To some people in the mainstream media, last week’s advance estimate on U.S. gross domestic product (GDP) growth was seen as a positive surprise.
According to the U.S. Department of Commerce, the advance estimate on U.S. GDP growth for the third quarter of 2013 was an annual rate of 2.8%. In the second quarter, real GDP growth was 2.5%. (Source: U.S. Department of Commerce, November 7, 2013.)
Reading just the headline, it would be easy to assume that GDP growth was accelerating on a solid footing. However, had they looked just a bit deeper, they’d find that the truth is the GDP growth estimate that was reported was actually much worse than the headline number.
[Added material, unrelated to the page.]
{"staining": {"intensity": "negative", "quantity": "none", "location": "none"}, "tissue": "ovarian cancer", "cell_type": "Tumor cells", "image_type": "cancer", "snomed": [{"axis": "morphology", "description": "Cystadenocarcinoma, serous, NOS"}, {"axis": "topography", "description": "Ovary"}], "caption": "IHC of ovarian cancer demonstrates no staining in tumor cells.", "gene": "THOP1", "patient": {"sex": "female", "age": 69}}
The fundamental strength underpinning this increase in GDP growth was temporary, and it could lead to a much weaker fourth quarter. If investor sentiment were propelled higher due to this blip in GDP growth, it would be a mistake.
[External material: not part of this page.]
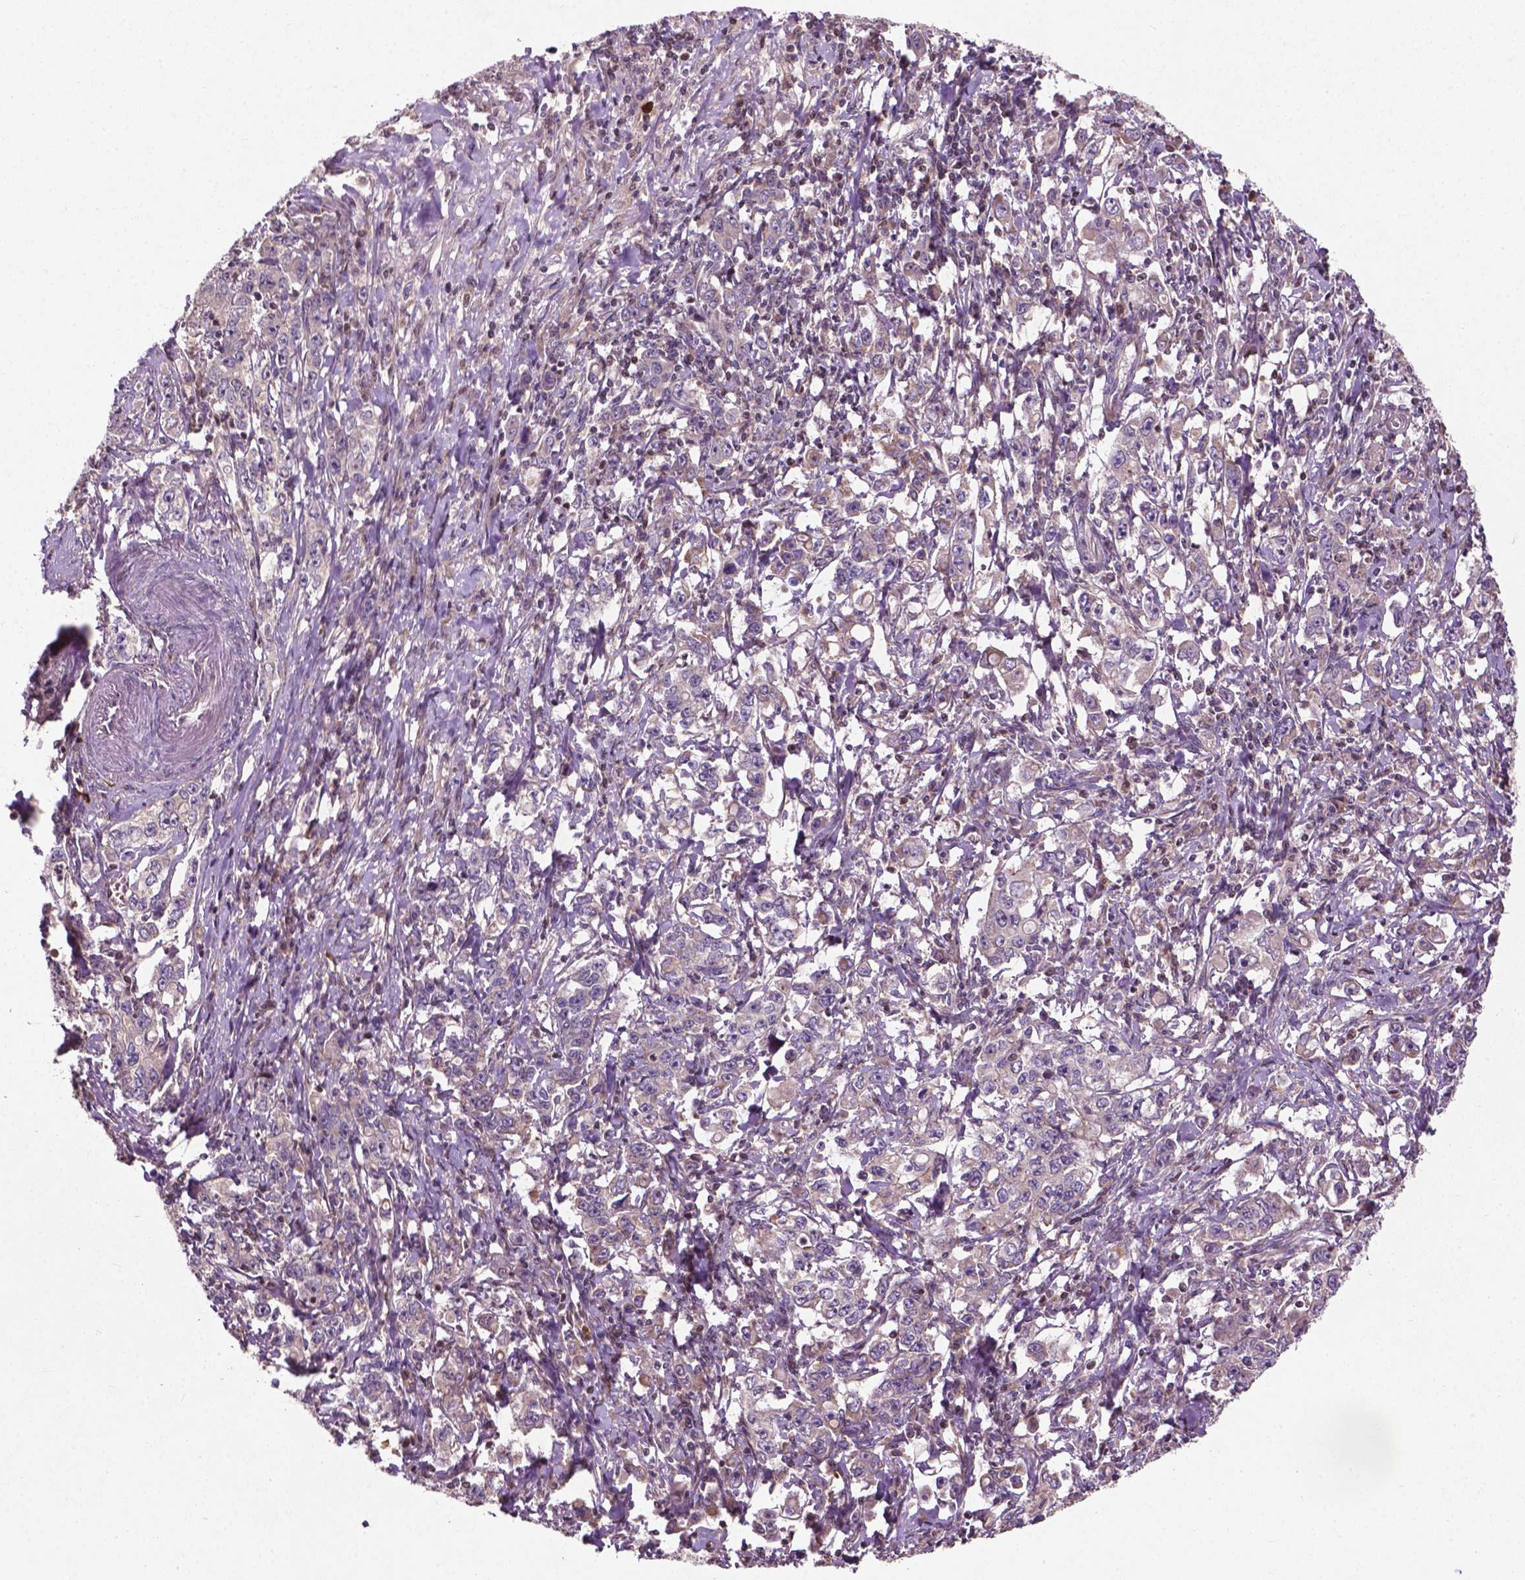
{"staining": {"intensity": "weak", "quantity": "25%-75%", "location": "cytoplasmic/membranous"}, "tissue": "stomach cancer", "cell_type": "Tumor cells", "image_type": "cancer", "snomed": [{"axis": "morphology", "description": "Adenocarcinoma, NOS"}, {"axis": "topography", "description": "Stomach, lower"}], "caption": "Human stomach cancer (adenocarcinoma) stained with a brown dye reveals weak cytoplasmic/membranous positive staining in approximately 25%-75% of tumor cells.", "gene": "B3GALNT2", "patient": {"sex": "female", "age": 72}}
The big increase in GDP growth was due to a build-up of inventory, a reduction of imports, and an increase in spending by state and local governments.
What happened to consumer spending, which makes up three-quarters of our economy? Personal consumption increased by 1.5% in the third quarter versus an increase of 1.8% in the second quarter. People began to reduce their spending versus the first half of the year.
Inventory increased by $86.0 billion in the third quarter, versus a $56.6 billion increase in the second quarter and a $42.2 billion increase in the first quarter.
Just the increase in inventory alone added 0.83% to the GDP growth figure. If investor sentiment is increasing based on this figure, investors are missing the point.
Companies are building up inventory just as consumers are beginning to pull back on spending due to stagnant wages and a lack of cash to spend on discretionary items. Does this sound like a bullish scenario going forward? It certainly doesn’t to me. This is why I continue to believe that investor sentiment has gotten far too optimistic and bullish on the discretionary consumer sector.
Chart courtesy of www.StockCharts.com
The above chart combines the Consumer Discretionary Select Sector SPDR (NYSEArca/XLY) exchange-traded fund (in red) that comprises discretionary stocks, and the University of Michigan Consumer Sentiment index (in black). The general idea behind this chart is to show how far investor sentiment in discretionary stocks has gotten ahead of actual consumer sentiment.
While consumer sentiment did increase during the first half of 2013, since that time, it has pulled back and erased most of the gains since the fall of 2011.
Investor sentiment, however, has continued pushing discretionary consumer stocks ever higher. Even during the peak of consumer sentiment earlier in 2013, we are still far below those levels during the middle of last decade. Investor sentiment appears to be ignoring this fact.
This divergence cannot continue forever. Either GDP growth picks up enough to drive jobs growth and incomes higher—which will lead to a rebound in consumer sentiment and eventually increased spending on discretionary items—or these stocks have to sell off to meet the weakness in the economy.
Looking at the current economic level, with GDP growth increasing primarily on higher inventory levels and no increase in consumer spending, I just don’t see how the elevated level of investor sentiment for consumer discretionary stocks makes any sense at this point.
With real GDP growth leaving the average American behind, I believe the level of investor sentiment has gotten far too optimistic for discretionary stocks, being far ahead of the underlying economic fundamentals. I would continue avoiding these sectors that are overly optimistic.
However, one sector that has become unloved by investor sentiment is mining stocks. As sectors move in and out of favor with the investing public, I’ve found that by buying sectors like mining stocks when others are selling them and investor sentiment is low, I’m able to accumulate companies at a low valuation.
Conversely, you don’t want to be the last investor standing by paying a huge premium in a sector that has become over-extended. Right now, with mining stocks at multiyear lows due to a decline in investor sentiment, I think they are offering an attractive value for the long term.